- Opening Delimiter -

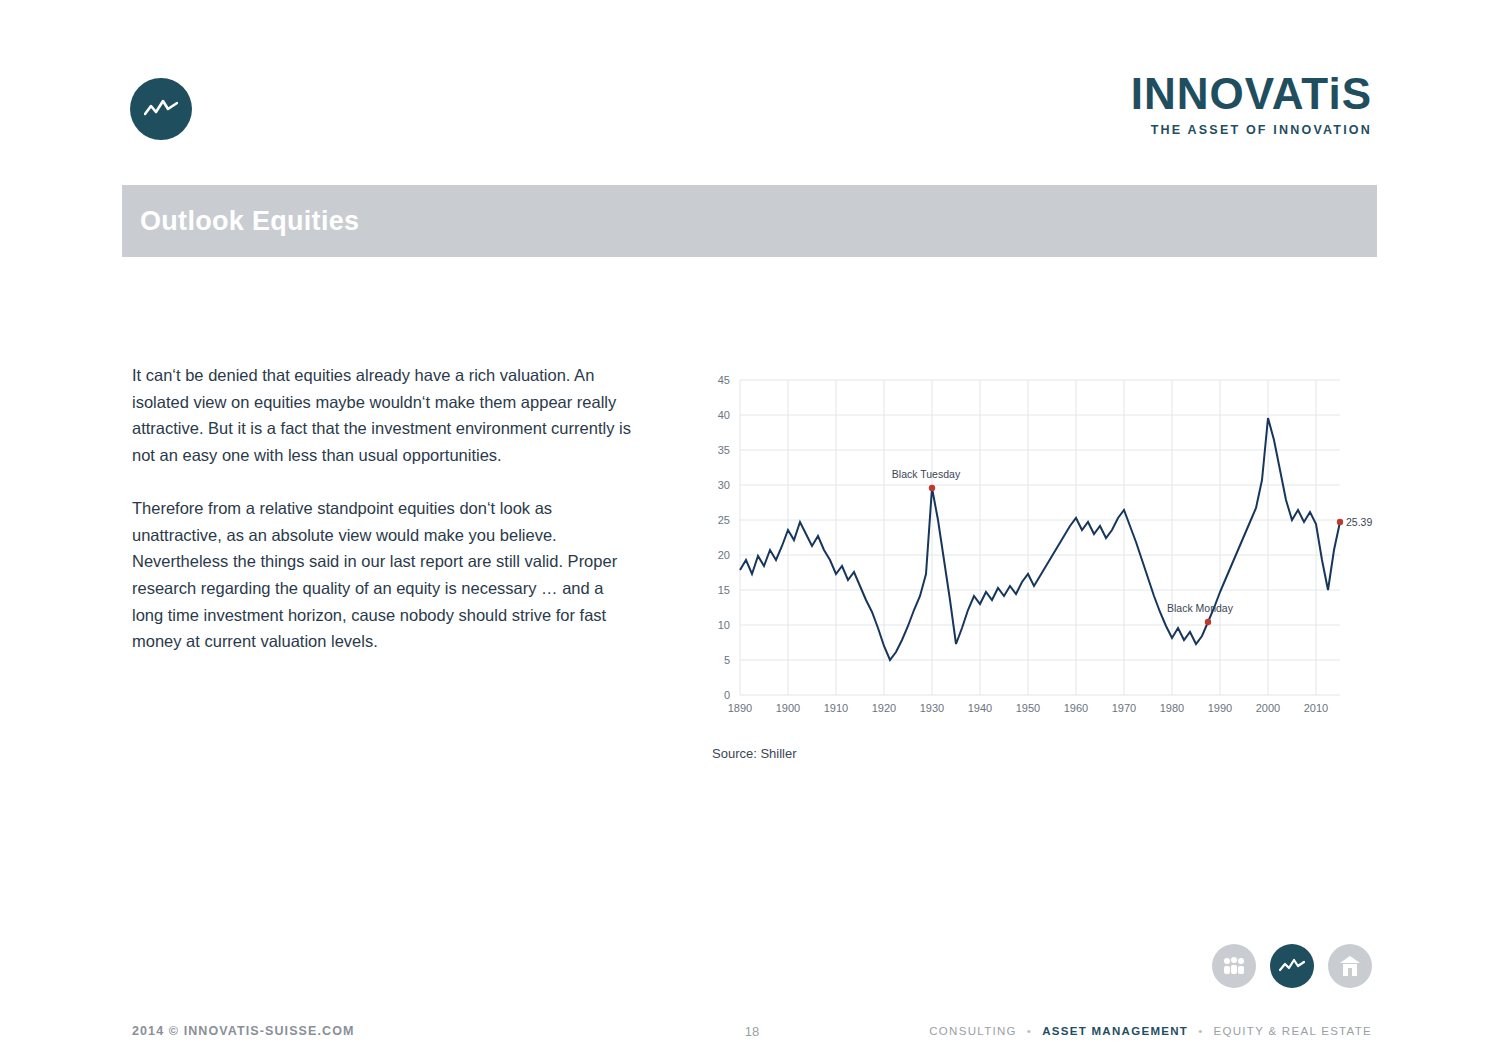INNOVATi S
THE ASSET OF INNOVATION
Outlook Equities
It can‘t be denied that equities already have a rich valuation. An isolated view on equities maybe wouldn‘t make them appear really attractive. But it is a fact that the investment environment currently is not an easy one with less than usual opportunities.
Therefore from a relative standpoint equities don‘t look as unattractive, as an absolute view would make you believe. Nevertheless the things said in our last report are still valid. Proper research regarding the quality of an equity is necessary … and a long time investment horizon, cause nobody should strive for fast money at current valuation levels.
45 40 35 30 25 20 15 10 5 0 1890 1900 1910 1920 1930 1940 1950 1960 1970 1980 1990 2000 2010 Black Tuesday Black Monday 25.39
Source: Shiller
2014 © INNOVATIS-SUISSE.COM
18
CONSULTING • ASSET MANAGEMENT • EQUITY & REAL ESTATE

- Closing Delimiter -
- Opening Delimiter -

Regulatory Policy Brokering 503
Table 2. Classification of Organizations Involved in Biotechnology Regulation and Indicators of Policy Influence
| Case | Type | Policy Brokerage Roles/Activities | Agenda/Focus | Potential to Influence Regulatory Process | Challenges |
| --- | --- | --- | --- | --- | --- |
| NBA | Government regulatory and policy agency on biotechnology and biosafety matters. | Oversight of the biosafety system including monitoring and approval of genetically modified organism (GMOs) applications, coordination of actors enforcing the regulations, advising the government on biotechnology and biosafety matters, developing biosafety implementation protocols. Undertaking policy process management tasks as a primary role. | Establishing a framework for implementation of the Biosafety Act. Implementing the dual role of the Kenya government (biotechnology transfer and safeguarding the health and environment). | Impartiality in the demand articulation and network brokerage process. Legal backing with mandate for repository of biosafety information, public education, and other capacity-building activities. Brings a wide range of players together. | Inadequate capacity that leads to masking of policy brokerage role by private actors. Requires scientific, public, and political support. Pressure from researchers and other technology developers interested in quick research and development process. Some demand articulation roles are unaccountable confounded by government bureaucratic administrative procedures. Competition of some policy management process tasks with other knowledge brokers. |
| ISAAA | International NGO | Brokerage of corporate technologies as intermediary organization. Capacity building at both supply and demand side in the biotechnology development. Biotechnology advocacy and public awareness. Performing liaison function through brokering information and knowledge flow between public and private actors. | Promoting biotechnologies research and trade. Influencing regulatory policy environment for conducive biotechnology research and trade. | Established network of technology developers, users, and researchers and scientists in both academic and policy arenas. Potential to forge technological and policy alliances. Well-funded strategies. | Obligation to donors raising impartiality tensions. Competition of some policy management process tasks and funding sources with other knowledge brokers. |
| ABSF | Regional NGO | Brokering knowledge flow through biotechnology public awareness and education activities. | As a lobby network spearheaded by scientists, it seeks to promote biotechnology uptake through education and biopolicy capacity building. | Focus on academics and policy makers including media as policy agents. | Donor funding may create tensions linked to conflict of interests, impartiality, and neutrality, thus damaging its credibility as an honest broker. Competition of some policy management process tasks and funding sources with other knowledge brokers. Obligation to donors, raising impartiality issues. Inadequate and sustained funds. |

- Closing Delimiter -

-- What to work on --
Beginning at the line above that contains "Source: Shiller", return each line exactly through the line that contains "CONSULTING • ASSET", and no others.

-- Response to the task --
Source: Shiller
2014 © INNOVATIS-SUISSE.COM
18
CONSULTING • ASSET MANAGEMENT • EQUITY & REAL ESTATE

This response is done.